[TEXTE SOURCE]

====================

Jean-Philippe Derosier : L’élection présidentielle de Roumanie a eu lieu les 4 et 18 mai 2025, avec la victoire de Nicusor Dan (53,60%), candidat libéral pro-européen (officiellement « Indépendant ») et maire de Bucarest, face à George Simion (46,40%), candidat nationaliste et eurosceptique dextrême droite. La date de ce scrutin est toutefois la conséquence dun report dû à lannulation, le 6 décembre 2024, du premier tour du scrutin, qui avait été organisé le 24 novembre 2024. À l’époque, Calin Georgescu, candidat pro-russe et dextrême-droite était arrivé en tête avec 22,94% des voix, déjouant fortement les sondages. Pouvez-vous nous rappeler les raisons qui ont conduit à lannulation de ce premier tour du scrutin par la Cour constitutionnelle, à la veille du second tour (initialement prévu le 8 décembre 2024)

Elena-Simina Tanasescu : Permettez-moi de remercier La Chaire d’études parlementaires pour l’intérêt porté aux élections présidentielles et plus largement, à la démocratie de Roumanie dans une période et un contexte au sein desquels les expériences et le droit comparé(es) deviennent de plus en plus importantes pour l’ensemble des pays européens.  

Pour mieux comprendre l’Arrêt n°32/2024 par lequel la Cour constitutionnelle roumaine a annulé le premier tour de l’élection présidentielle de 2024, il est essentiel de retracer la succession rapide des évènements qui l’ont précédé.

====================

[DONNÉES FOURNIES]
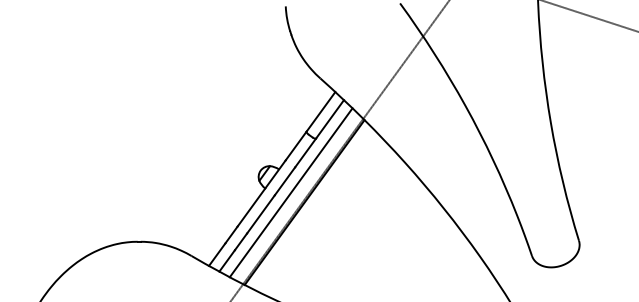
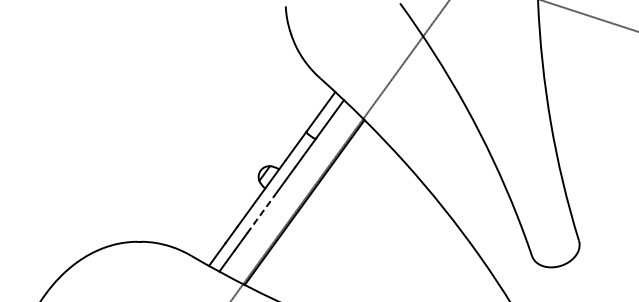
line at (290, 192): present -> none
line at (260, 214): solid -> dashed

====================

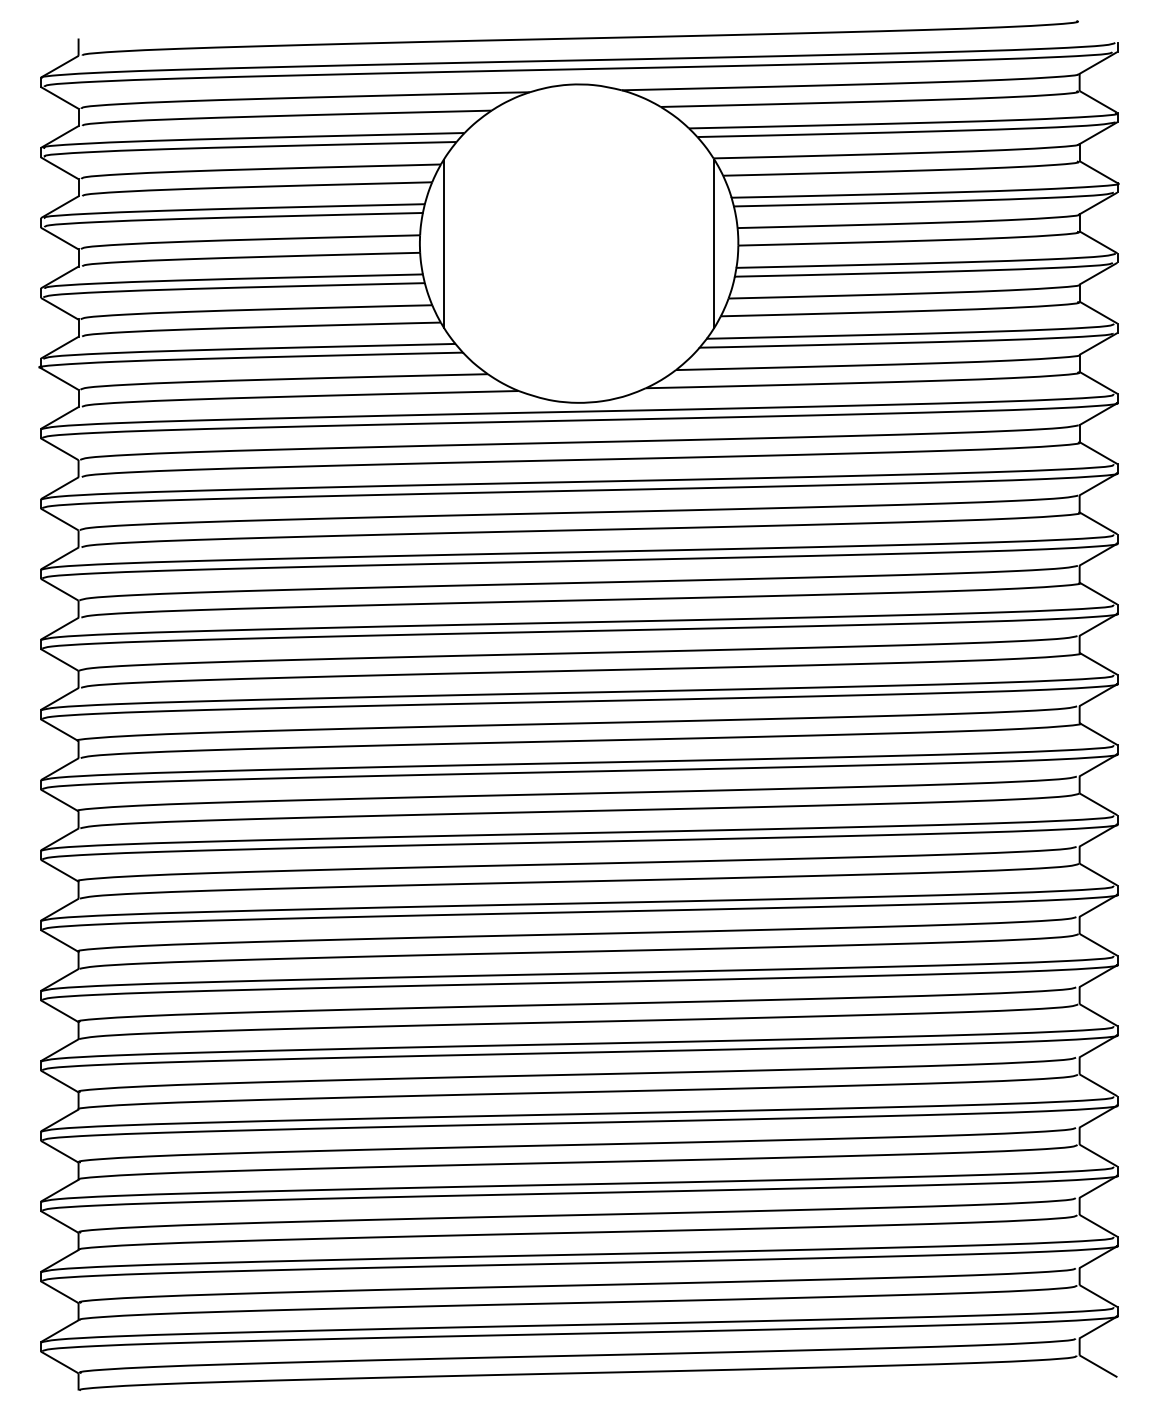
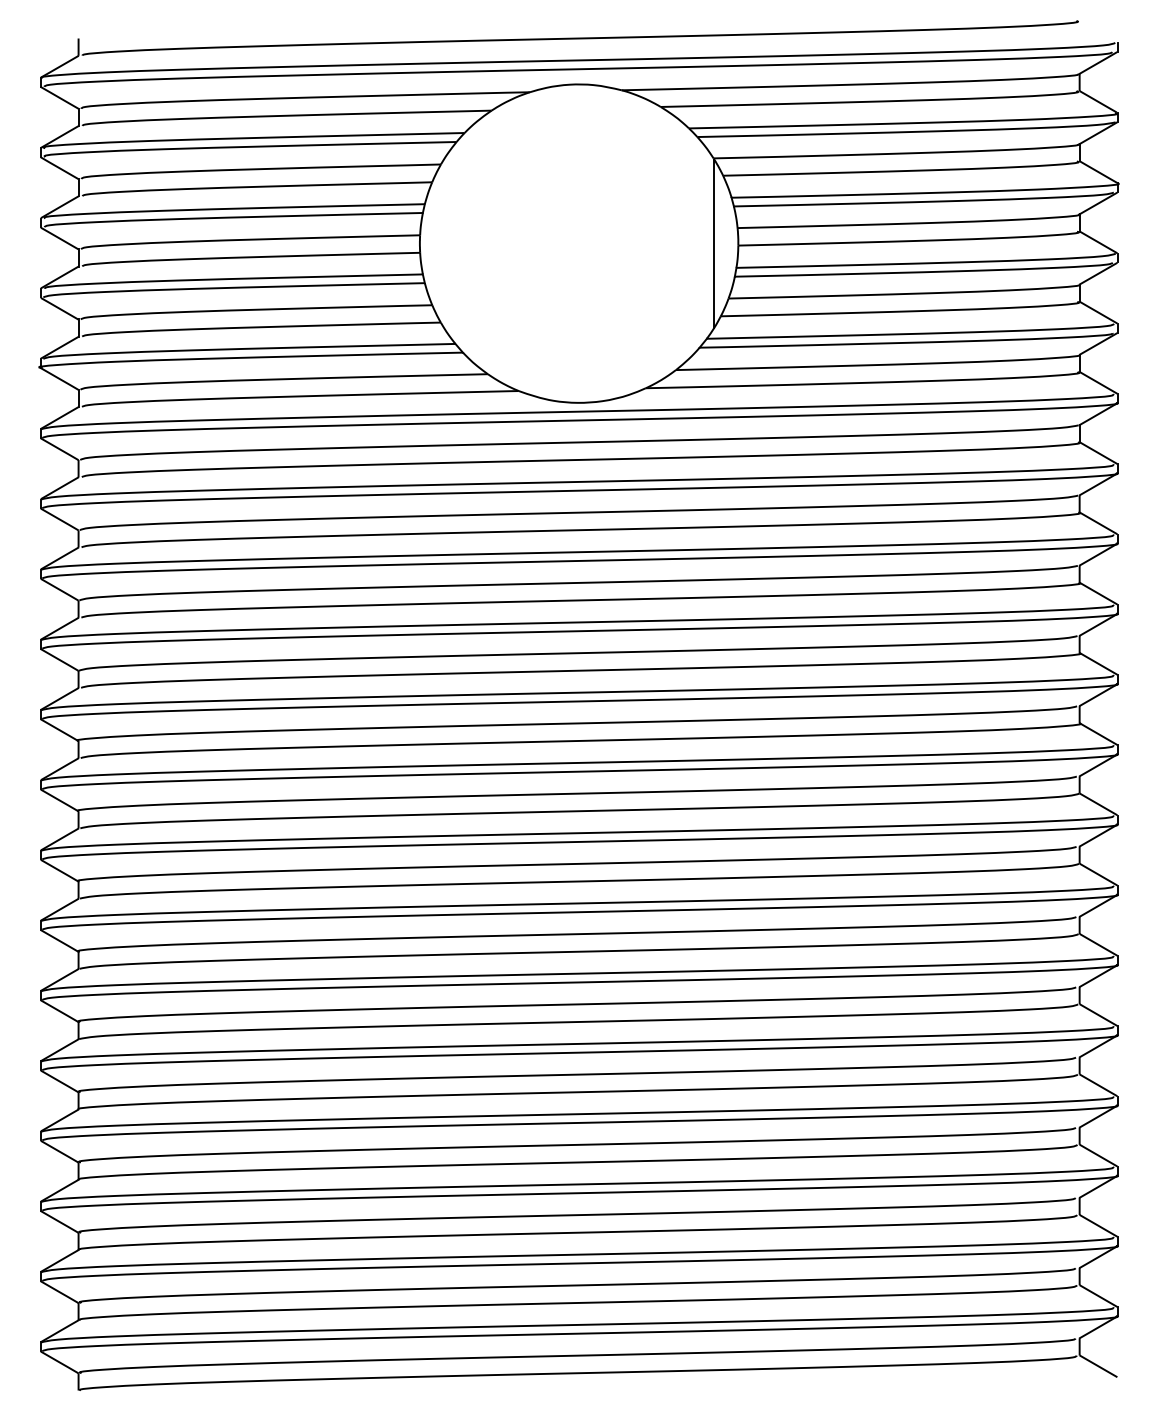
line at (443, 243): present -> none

====================

[TÂCHES À RÉALISER]
(a) Répondez aux questions suivantes à partir du texte sur l’élection présidentielle roumaine.
(i) Quel pourcentage des voix Nicusor Dan a-t-il obtenu ?
(ii) À quelle date le premier tour annulé avait-il été organisé ?
(iii) Quel est le numéro de l’arrêt par lequel la Cour constitutionnelle roumaine a annulé ce premier tour ?
(b) Indiquez si chaque affirmation concorde avec le texte sur l’élection présidentielle roumaine, et citez les mots du texte qui le montrent.
(i) George Simion a obtenu plus de la moitié des voix.
(ii) Le second tour du scrutin de 2024 était initialement prévu le 8 décembre 2024.
(iii) L’élection présidentielle de 2025 s’est tenue en avril.

[RÉPONSES PAR TÂCHE]
(a)
(i) 53,60 %
(ii) Le 24 novembre 2024
(iii) L’Arrêt n°32/2024

(b)
(i) Non : « George Simion (46,40%) »
(ii) Oui : « initialement prévu le 8 décembre 2024 »
(iii) Non : « a eu lieu les 4 et 18 mai 2025 »